Data for this task |
[Start of Attachment]
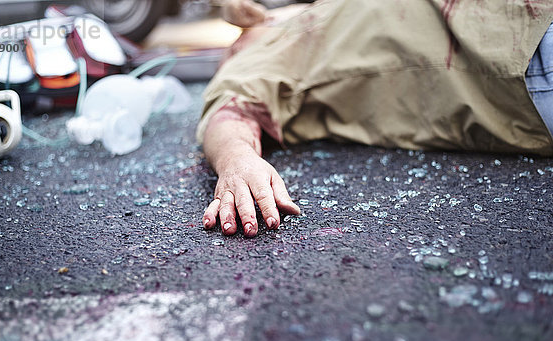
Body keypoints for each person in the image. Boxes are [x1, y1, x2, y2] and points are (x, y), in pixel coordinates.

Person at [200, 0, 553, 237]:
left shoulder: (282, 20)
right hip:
[End of Attachment]
[Start of Attachment]
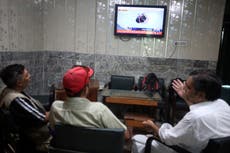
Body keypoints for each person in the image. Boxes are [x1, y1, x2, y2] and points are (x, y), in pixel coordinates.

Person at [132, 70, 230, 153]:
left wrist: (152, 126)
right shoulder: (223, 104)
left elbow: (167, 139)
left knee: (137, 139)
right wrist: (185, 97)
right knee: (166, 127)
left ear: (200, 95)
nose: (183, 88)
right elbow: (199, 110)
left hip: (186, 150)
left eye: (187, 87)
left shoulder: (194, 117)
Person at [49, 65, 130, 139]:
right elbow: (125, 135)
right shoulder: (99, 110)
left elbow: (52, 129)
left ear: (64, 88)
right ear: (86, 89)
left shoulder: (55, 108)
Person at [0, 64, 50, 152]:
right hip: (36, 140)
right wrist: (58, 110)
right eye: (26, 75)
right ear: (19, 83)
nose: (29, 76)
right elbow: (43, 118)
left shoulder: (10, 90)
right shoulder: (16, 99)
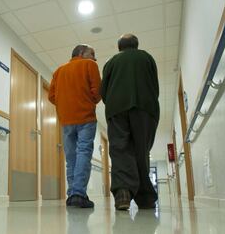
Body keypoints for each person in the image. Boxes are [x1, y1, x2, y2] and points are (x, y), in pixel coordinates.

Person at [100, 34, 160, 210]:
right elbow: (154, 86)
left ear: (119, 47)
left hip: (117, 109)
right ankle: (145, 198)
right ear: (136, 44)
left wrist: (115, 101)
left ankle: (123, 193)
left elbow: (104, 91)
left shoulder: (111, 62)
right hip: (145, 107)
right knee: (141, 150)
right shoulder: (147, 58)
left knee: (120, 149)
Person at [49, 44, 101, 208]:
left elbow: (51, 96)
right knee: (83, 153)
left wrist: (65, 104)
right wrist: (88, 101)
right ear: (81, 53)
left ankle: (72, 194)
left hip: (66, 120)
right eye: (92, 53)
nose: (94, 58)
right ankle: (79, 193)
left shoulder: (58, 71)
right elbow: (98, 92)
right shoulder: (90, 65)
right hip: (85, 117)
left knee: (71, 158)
[End of Attachment]
Prompt |
Copy the records above exactly, beginning at the line that contains "right elbow: (199, 110)" and stopping after the line that contains "left shoulder: (55, 108)".

Task answer |
right elbow: (199, 110)
left hip: (186, 150)
left eye: (187, 87)
left shoulder: (194, 117)
Person at [49, 65, 130, 139]:
right elbow: (125, 135)
right shoulder: (99, 110)
left elbow: (52, 129)
left ear: (64, 88)
right ear: (86, 89)
left shoulder: (55, 108)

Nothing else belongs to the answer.